# What is your most common wine cellar problem/pain points?



## chenny1602 (May 23, 2017)

Hi everyone,

I'm doing research on the most common problems or pain points wine cellar owners experience. 

I'm keen to hear from those of you who own a wine cellar or have worked in wine cellars (for a wine bottle storage, wine merchant or restaurant), what the most common issues are.

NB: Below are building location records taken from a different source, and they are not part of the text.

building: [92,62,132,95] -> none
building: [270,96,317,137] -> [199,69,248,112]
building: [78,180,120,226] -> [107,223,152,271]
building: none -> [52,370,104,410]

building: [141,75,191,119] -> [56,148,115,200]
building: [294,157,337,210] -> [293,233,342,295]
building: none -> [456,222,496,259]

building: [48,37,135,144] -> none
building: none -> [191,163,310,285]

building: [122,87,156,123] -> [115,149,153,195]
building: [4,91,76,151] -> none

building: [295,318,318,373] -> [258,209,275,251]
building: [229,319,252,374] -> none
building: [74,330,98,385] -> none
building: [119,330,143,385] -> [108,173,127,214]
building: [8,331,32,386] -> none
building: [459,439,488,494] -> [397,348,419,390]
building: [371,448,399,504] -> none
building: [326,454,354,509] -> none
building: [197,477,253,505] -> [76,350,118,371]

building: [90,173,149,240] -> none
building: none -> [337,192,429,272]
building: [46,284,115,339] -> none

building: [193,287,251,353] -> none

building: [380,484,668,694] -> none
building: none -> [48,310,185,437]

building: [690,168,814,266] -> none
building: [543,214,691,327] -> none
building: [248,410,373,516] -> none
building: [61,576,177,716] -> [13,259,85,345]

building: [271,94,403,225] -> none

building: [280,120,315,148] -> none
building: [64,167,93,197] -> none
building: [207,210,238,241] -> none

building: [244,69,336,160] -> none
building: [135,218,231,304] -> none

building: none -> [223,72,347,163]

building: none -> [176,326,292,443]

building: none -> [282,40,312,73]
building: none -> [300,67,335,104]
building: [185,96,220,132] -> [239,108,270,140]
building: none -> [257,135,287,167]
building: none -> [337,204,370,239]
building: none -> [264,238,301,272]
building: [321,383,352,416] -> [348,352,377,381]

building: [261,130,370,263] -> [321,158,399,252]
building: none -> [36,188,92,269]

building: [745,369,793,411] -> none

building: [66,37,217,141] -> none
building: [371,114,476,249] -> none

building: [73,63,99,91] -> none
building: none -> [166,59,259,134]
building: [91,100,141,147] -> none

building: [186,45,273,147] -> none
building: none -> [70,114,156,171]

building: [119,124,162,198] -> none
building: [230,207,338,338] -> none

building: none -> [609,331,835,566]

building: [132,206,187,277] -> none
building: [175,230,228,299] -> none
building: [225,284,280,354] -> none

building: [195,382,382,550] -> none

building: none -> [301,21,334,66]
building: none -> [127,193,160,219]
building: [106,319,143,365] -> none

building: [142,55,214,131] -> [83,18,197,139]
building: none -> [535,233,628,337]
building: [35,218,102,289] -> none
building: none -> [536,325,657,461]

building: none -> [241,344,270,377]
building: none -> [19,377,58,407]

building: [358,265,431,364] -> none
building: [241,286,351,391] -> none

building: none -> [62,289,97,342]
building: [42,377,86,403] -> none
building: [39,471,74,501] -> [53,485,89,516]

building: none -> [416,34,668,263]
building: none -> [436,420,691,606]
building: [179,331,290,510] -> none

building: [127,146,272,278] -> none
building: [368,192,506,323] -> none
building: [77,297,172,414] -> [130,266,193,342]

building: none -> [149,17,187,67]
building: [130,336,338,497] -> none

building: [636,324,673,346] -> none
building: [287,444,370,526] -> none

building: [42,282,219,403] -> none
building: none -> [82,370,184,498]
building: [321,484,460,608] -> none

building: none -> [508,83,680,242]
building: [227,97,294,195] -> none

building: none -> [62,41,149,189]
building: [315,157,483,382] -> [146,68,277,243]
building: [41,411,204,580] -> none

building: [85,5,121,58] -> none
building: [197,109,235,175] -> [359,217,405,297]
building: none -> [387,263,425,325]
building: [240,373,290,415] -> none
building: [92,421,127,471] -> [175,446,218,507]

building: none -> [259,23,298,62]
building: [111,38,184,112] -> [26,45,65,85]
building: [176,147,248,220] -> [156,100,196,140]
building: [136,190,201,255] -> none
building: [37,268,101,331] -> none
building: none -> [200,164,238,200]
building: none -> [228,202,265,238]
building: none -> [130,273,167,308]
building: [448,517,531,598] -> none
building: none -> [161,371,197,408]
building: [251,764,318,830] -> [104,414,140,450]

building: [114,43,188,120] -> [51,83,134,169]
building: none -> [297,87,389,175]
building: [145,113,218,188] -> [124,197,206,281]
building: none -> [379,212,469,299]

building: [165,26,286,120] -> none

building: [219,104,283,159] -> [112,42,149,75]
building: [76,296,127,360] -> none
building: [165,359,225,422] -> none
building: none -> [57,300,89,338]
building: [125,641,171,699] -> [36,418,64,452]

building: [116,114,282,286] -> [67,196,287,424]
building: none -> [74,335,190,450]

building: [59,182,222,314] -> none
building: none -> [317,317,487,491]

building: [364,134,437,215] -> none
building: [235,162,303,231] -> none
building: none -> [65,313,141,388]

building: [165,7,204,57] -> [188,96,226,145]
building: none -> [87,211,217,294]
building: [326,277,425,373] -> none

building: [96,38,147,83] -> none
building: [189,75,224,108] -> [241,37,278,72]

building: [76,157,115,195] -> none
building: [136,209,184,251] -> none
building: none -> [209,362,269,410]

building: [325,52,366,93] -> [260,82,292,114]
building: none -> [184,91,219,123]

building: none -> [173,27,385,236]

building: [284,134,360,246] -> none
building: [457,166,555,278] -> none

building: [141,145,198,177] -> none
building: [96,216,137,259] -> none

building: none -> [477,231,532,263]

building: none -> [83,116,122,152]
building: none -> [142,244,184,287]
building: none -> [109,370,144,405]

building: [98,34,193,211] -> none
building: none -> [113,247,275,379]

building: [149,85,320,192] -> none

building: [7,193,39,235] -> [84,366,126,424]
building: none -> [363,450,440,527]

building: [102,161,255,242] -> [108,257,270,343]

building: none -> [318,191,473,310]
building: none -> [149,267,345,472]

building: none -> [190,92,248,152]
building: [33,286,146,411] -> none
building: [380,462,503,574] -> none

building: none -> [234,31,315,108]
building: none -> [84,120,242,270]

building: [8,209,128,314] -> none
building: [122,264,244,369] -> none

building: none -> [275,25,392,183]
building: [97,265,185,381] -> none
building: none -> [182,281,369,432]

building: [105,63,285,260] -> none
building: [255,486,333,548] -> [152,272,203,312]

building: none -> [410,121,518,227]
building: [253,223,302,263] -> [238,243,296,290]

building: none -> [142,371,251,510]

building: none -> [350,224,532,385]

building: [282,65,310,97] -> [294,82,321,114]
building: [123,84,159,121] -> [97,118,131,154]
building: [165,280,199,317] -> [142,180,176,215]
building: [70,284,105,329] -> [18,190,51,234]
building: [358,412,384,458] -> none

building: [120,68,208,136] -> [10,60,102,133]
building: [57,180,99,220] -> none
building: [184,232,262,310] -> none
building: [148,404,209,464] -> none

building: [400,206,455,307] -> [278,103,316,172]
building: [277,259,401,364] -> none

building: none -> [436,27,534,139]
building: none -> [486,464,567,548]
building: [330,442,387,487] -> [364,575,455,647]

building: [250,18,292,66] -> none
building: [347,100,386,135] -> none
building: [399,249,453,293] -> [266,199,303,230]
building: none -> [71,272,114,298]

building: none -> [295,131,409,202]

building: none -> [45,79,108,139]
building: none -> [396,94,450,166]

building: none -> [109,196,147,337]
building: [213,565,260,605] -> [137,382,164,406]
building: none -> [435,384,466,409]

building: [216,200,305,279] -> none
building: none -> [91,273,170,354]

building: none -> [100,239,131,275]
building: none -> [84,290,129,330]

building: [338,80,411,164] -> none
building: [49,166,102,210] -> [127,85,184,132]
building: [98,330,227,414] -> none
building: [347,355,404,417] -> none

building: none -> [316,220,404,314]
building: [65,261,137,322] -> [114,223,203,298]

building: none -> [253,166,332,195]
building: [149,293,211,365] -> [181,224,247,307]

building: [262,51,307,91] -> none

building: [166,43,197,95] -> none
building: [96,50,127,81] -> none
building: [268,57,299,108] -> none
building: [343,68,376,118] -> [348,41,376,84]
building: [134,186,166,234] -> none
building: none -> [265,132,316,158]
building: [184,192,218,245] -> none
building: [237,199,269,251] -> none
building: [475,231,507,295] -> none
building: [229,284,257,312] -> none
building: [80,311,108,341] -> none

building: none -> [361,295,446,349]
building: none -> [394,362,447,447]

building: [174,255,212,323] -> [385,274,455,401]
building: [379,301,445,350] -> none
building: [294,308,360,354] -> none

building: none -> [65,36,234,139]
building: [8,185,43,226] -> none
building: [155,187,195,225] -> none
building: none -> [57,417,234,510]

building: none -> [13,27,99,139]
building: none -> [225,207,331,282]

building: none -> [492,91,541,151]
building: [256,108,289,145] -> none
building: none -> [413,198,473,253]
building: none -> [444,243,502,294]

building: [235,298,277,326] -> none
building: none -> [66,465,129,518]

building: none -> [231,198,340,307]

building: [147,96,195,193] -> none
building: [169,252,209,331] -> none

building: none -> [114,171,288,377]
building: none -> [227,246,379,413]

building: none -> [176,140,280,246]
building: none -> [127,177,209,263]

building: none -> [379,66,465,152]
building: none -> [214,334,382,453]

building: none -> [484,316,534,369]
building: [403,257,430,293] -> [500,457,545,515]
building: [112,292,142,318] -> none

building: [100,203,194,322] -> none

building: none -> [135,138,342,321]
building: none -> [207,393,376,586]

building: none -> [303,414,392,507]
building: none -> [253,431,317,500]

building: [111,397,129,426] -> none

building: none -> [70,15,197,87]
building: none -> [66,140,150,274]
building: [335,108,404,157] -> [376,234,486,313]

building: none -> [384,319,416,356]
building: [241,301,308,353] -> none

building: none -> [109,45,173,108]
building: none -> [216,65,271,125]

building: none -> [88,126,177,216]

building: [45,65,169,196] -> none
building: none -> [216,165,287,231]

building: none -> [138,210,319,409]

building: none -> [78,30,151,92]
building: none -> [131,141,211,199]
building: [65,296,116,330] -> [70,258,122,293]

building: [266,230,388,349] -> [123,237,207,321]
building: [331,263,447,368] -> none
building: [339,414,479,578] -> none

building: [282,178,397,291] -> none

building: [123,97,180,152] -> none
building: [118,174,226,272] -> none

Is it maintaining the temperature, humidity and light of the wine cellar for various wines?
Is it disorganized wine cellars "I don't know what I've got" - because its so time intensive to continually maintain an ordered cellar and keep track of all the inventory of wines?
Is it storing and retrieving wines, always having to rejig when you purchase new wines, or looking for the specific bottle but can't find it?
Is it ensuring the right wines are kept at the right environment and conditions?
...other issues / pain points?

Thank you so much!


----------



## bkisel (May 23, 2017)

Welcome to the forum!

I'm a hobbyist... For me its not practical to do my fermentation in my relatively cool basement cellar. This means I'm doing my fermentation and stabilizing upstairs in my kitchen/dinning room area and then carrying my carboys down to the basement for bulk aging, bottling and storage. Oh, and cleanup is done in the kitchen and equipment ported back down to the basement for storage until next use.


----------